Find and replace curly quotes inside a character class

I'm getting strange results when I try to find and replace curly quotes inside a character class, with another character:

sed -E "s/[‘’]/'/g" in.txt > out.txt

in.txt:  ‘foo’
out.txt: '''foo'''

If you use a as a replacement, you'll get aaafooaaa. But this is only an issue when the curly quotes are inside a character class. This works:

sed -E "s/(‘|’)/'/g" in.txt > out.txt

in.txt:  ‘foo’
out.txt: 'foo'

Can anyone explain what's going on here? Can I still use a character class for curly quotes?

Solution

Your string is using a multibyte encoding, specifically UTF-8; the curly quotes are three bytes each. But your sed implementation is treating each byte as a separate character. This is probably due to your locale settings. I can reproduce your problem by setting my locale to "C" (the old default POSIX locale, which assumes ASCII):

$ LC_ALL=C sed -E "s/[‘’]/'/g" <<<'‘foo’' # C locale, single-byte chars
'''foo'''

But in my normal locale of en_US.UTF-8 ("US English encoded with UTF-8"), I get the desired result:

$ LC_ALL=en_US.UTF-8 sed -E "s/[‘’]/'/g" <<<'‘foo’' # UTF-8 locale, multibyte chars
'foo'

The way you're running it, sed doesn't see [‘‘] as a sequence of four characters but of eight. So each of the six bytes between the brackets – or at least, each of the four unique values found in those bytes – is considered a member of the character class, and each matching byte is separately replaced by the apostrophe.

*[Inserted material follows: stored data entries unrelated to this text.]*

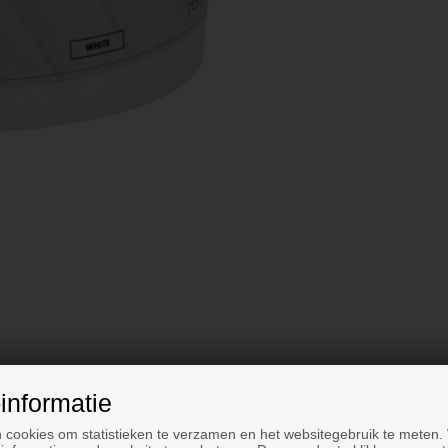
informatie
 cookies om statistieken te verzamen en het websitegebruik te meten.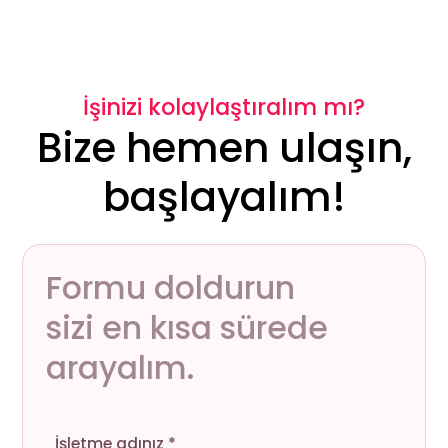
İşinizi kolaylaştıralım mı?
Bize hemen ulaşın,
başlayalım!
Formu doldurun
sizi en kısa sürede
arayalım.
İşletme adınız *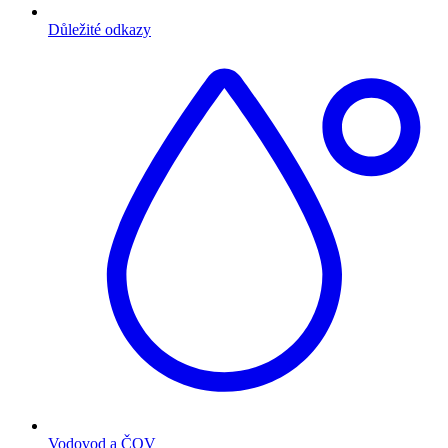
Důležité odkazy
Vodovod a ČOV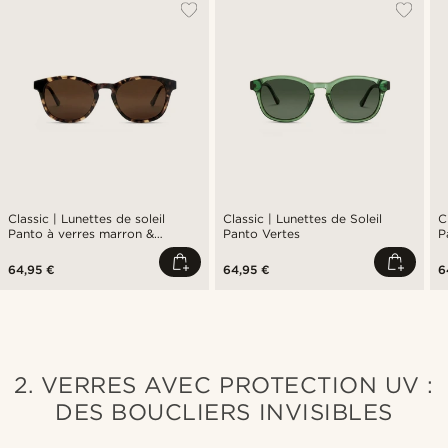
Classic | Lunettes de soleil
Classic | Lunettes de Soleil
C
Panto à verres marron &
Panto Vertes
P
monture écaille
64,95 €
64,95 €
6
2. VERRES AVEC PROTECTION UV :
DES BOUCLIERS INVISIBLES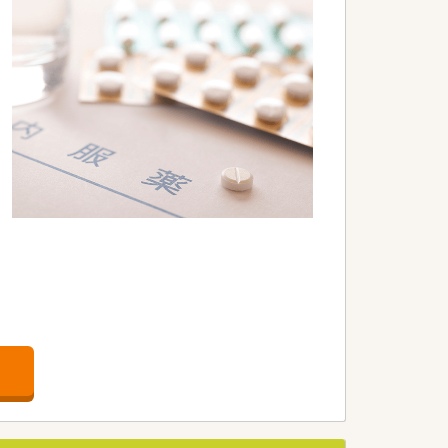
形態の相談も可能です。
ケットの購入割引などの福利厚生も充実
しています。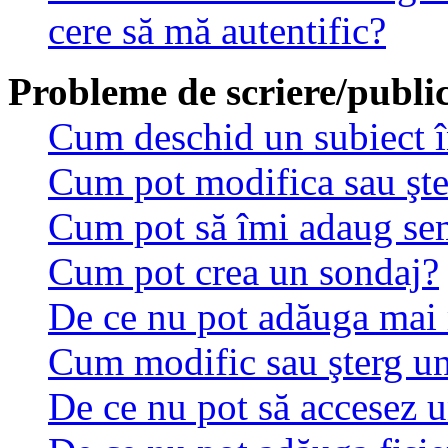
cere să mă autentific?
Probleme de scriere/public
Cum deschid un subiect 
Cum pot modifica sau şt
Cum pot să îmi adaug se
Cum pot crea un sondaj?
De ce nu pot adăuga mai 
Cum modific sau şterg u
De ce nu pot să accesez 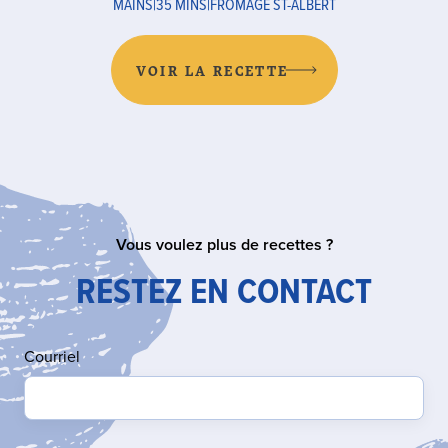
MAINS
|
35 MINS
|
FROMAGE ST-ALBERT
VOIR LA RECETTE
Vous voulez plus de recettes ?
RESTEZ EN CONTACT
Courriel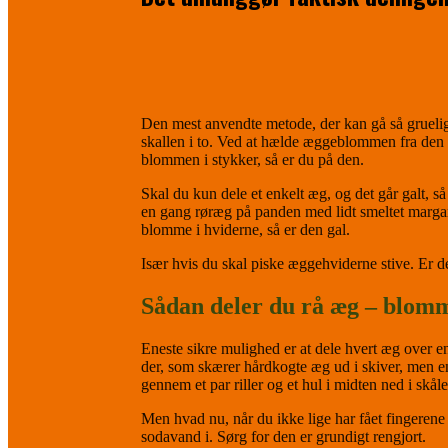
Den mest anvendte metode, der kan gå så grueligt
skallen i to. Ved at hælde æggeblommen fra den e
blommen i stykker, så er du på den.
Skal du kun dele et enkelt æg, og det går galt, så
en gang røræg på panden med lidt smeltet margar
blomme i hviderne, så er den gal.
Især hvis du skal piske æggehviderne stive. Er d
Sådan deler du rå æg – blomme
Eneste sikre mulighed er at dele hvert æg over en
der, som skærer hårdkogte æg ud i skiver, men en
gennem et par riller og et hul i midten ned i skå
Men hvad nu, når du ikke lige har fået fingerene
sodavand i. Sørg for den er grundigt rengjort.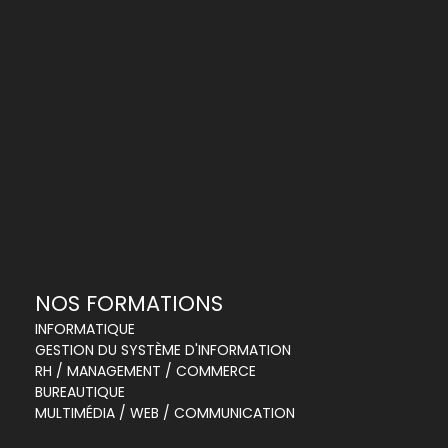
NOS FORMATIONS
INFORMATIQUE
GESTION DU SYSTÈME D'INFORMATION
RH / MANAGEMENT / COMMERCE
BUREAUTIQUE
MULTIMÉDIA / WEB / COMMUNICATION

Which is why your three-byte curly quotes are getting replaced by three apostrophes each.

The version that uses alternation works because each alternate can be more than one character; even though sed is still treating ‘ and ’ as three-character sequences instead of individual characters, that treatment doesn't change the result.

So make sure your locale is set properly for your text encoding and see if that resolves your issue.